__WHAT IS EXPECTED__. Could you return each entry below exactly as written, minus any pictures?

===== RECORD EXCERPTS =====

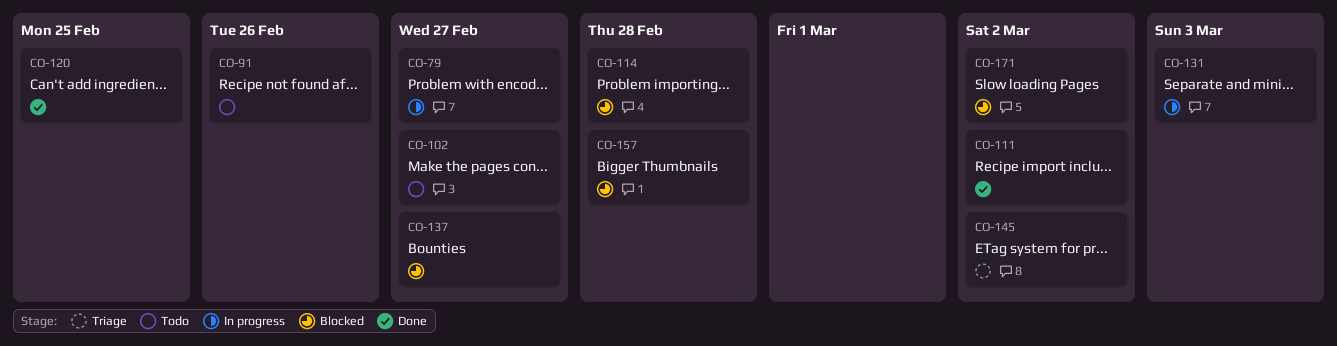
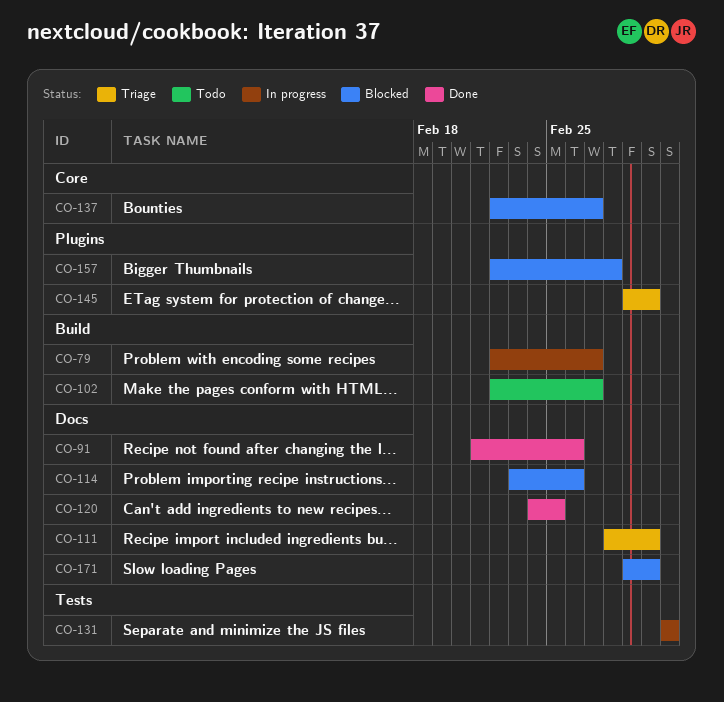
CO-91, status: Todo -> Done
CO-111, status: Done -> Triage
CO-114, due: Feb 28 -> Feb 26

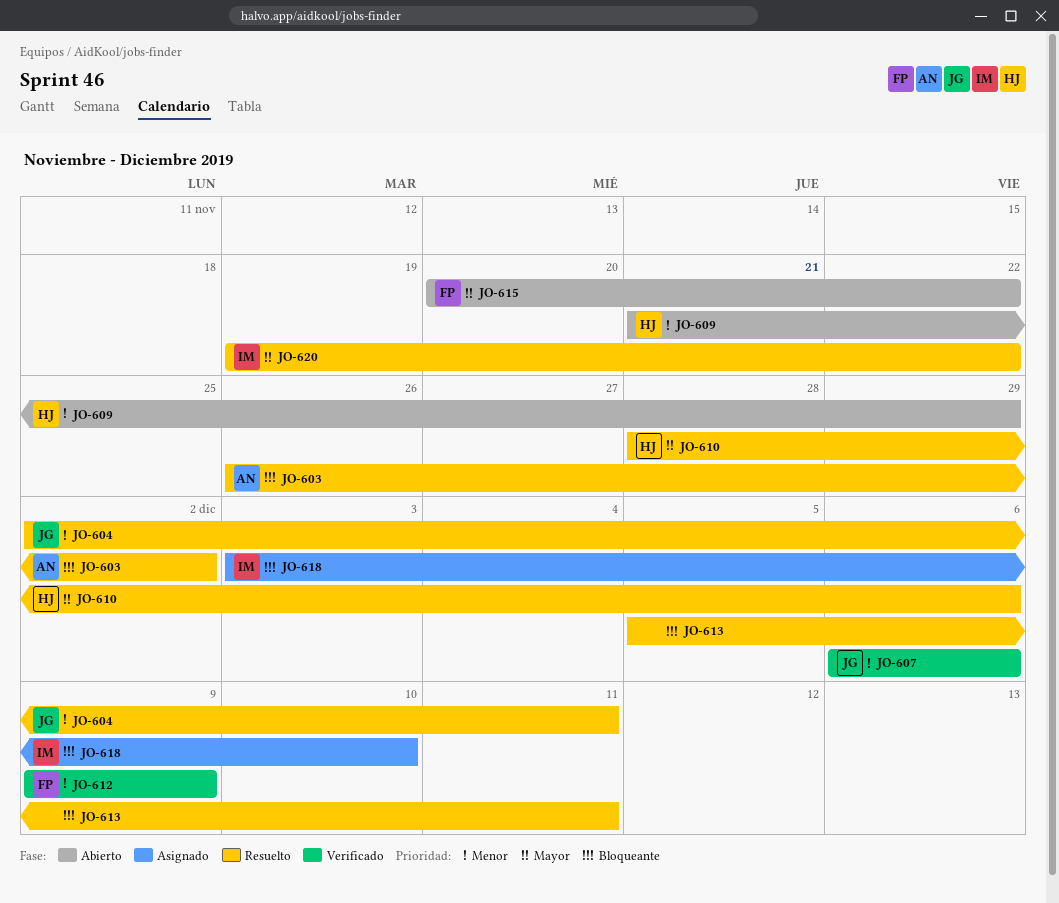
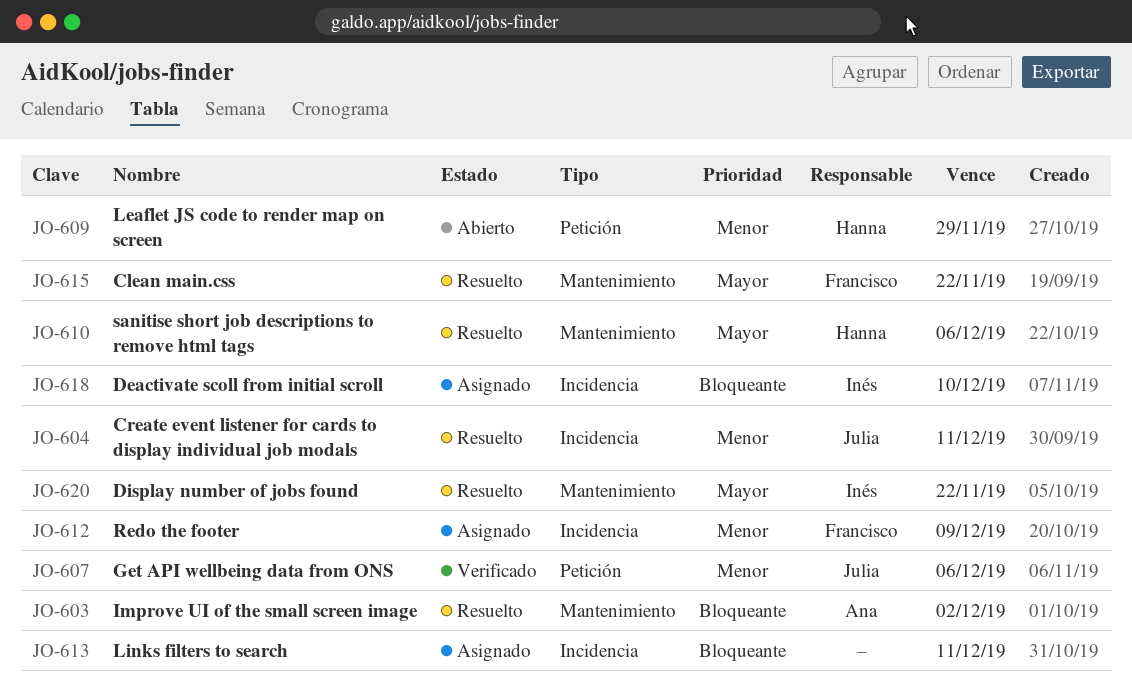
JO-612, status: Verificado -> Asignado
JO-613, status: Resuelto -> Asignado
JO-615, status: Abierto -> Resuelto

=====

__SOLUTION TO THE PROBLEM__.
CO-91, status: Todo -> Done
CO-111, status: Done -> Triage
CO-114, due: Feb 28 -> Feb 26

JO-612, status: Verificado -> Asignado
JO-613, status: Resuelto -> Asignado
JO-615, status: Abierto -> Resuelto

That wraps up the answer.